Students have all kinds of different needs. To serve those needs and balance among them, the education system must be simultaneously massive and personal, which makes complexity unavoidable. To work for all students, it has to work for each student — even in a pandemic. That's a significant challenge.
In California, about one student in five lives in poverty. About a fifth are learning English. Some kids come to school ready for kindergarten, but most don't. About an eighth have learning disabilities. All students need teachers that can teach complex material. And effective leaders. And access to the arts. Which takes money. And...

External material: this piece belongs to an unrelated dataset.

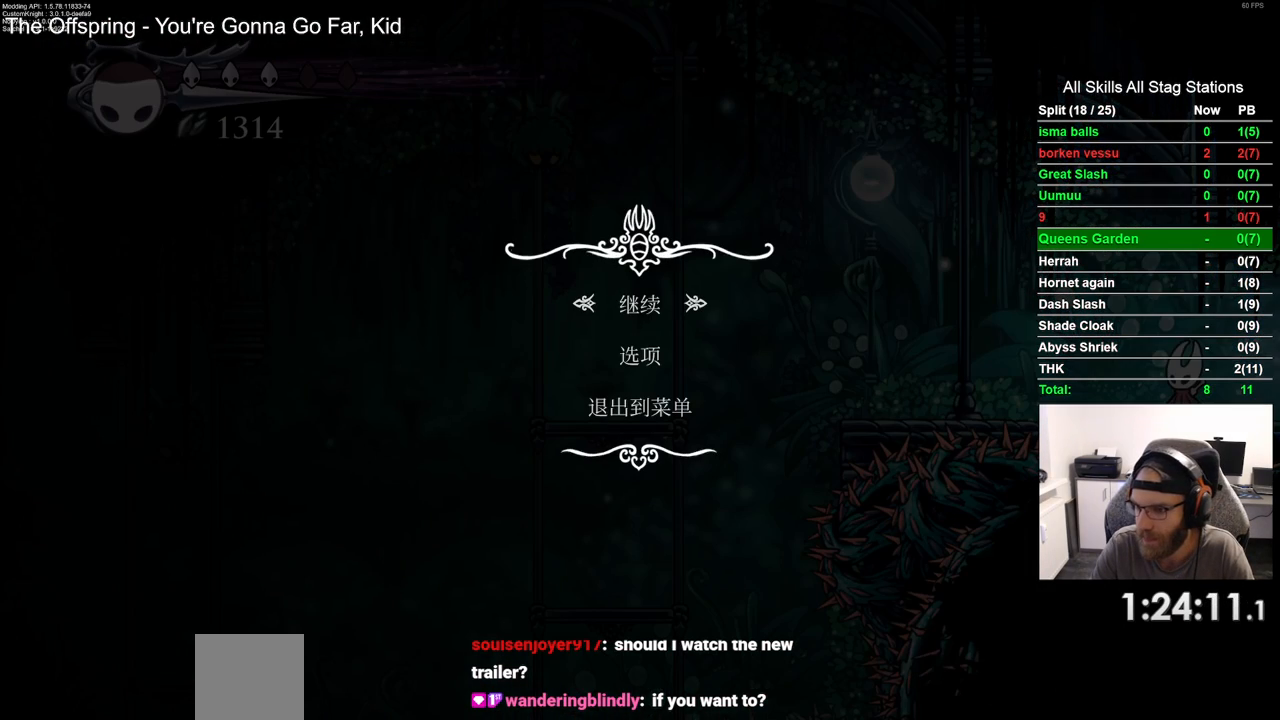
{"buttons": [], "left_stick": "center", "right_stick": "center", "events": []}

... and we're getting ahead of ourselves. Getting education right requires getting lots of things right at once. It's too much to think about everything simultaneously, so Ed100 breaks it down. It's easier to make sense of the system if you take it one topic at a time. Ed100 explains California's education system, busts myths, and explains what you need to know.
Wait, you might ask — do I really need to understand the system that governs California schools? Is it even possible? The answers are yes and yes.

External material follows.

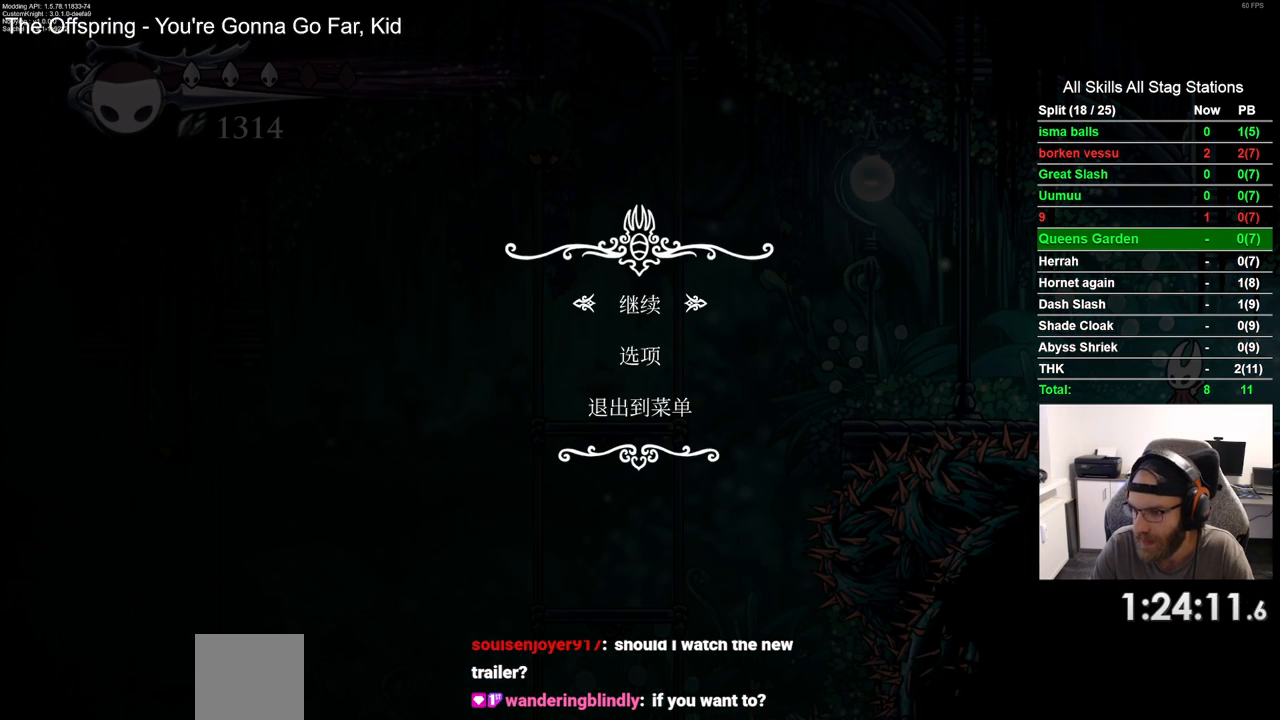
{"buttons": [], "left_stick": "center", "right_stick": "center", "events": []}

Understanding the system is helpful for the sake of your own kids, of course, and the point of Ed100 is to make the system learnable. But there's something bigger: like it or not, you, as an involved parent or community member, are the heart of California's education accountability system. There is no independent watchdog in the system. You are it. The system literally depends on the vigilant support of local, active, informed constituents to speak up for what's right and what's needed.
To wield influence when you need it, you have to know what you are talking about. Ed100 can help with that.
California school results have improved a lot over the long term. But they are still pretty mediocre, and the pandemic hurt them.
Ed100's core content is a set of short lessons, including this one. (We have a blog, too, and a community toolbox.) You are reading Lesson 1.1, the first lesson of the first chapter. At the bottom of each lesson you will find a simple quiz that reinforces a main point. Pass a quiz and you earn a ticket (more about that in a moment); pass every quiz and you become an Ed100 Graduate.
You can do this. It's free, and it matters. If you complete all of the lessons you will become, in the words of one state leader, "intimidatingly well-informed." (She wasn't being tongue-in-cheek. Informed parents aren't easy to dismiss.)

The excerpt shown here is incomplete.